[Data for analysis]

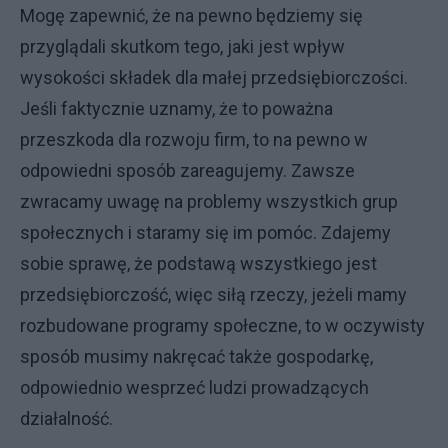
Mogę zapewnić, że na pewno będziemy się
przyglądali skutkom tego, jaki jest wpływ
wysokości składek dla małej przedsiębiorczości.
Jeśli faktycznie uznamy, że to poważna
przeszkoda dla rozwoju firm, to na pewno w
odpowiedni sposób zareagujemy. Zawsze
zwracamy uwagę na problemy wszystkich grup
społecznych i staramy się im pomóc. Zdajemy
sobie sprawę, że podstawą wszystkiego jest
przedsiębiorczość, więc siłą rzeczy, jeżeli mamy
rozbudowane programy społeczne, to w oczywisty
sposób musimy nakręcać także gospodarkę,
odpowiednio wesprzeć ludzi prowadzących
działalność.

[/Data for analysis]

Work item: Can you edit everything from the start of the data down to the line containing "sobie sprawę, że podstawą wszystkiego jest", putting "przedsiębiorstw" in place of "firm" and keeping everything else the same? Please leave the picture out of your answer.

Output:
Mogę zapewnić, że na pewno będziemy się
przyglądali skutkom tego, jaki jest wpływ
wysokości składek dla małej przedsiębiorczości.
Jeśli faktycznie uznamy, że to poważna
przeszkoda dla rozwoju przedsiębiorstw, to na pewno w
odpowiedni sposób zareagujemy. Zawsze
zwracamy uwagę na problemy wszystkich grup
społecznych i staramy się im pomóc. Zdajemy
sobie sprawę, że podstawą wszystkiego jest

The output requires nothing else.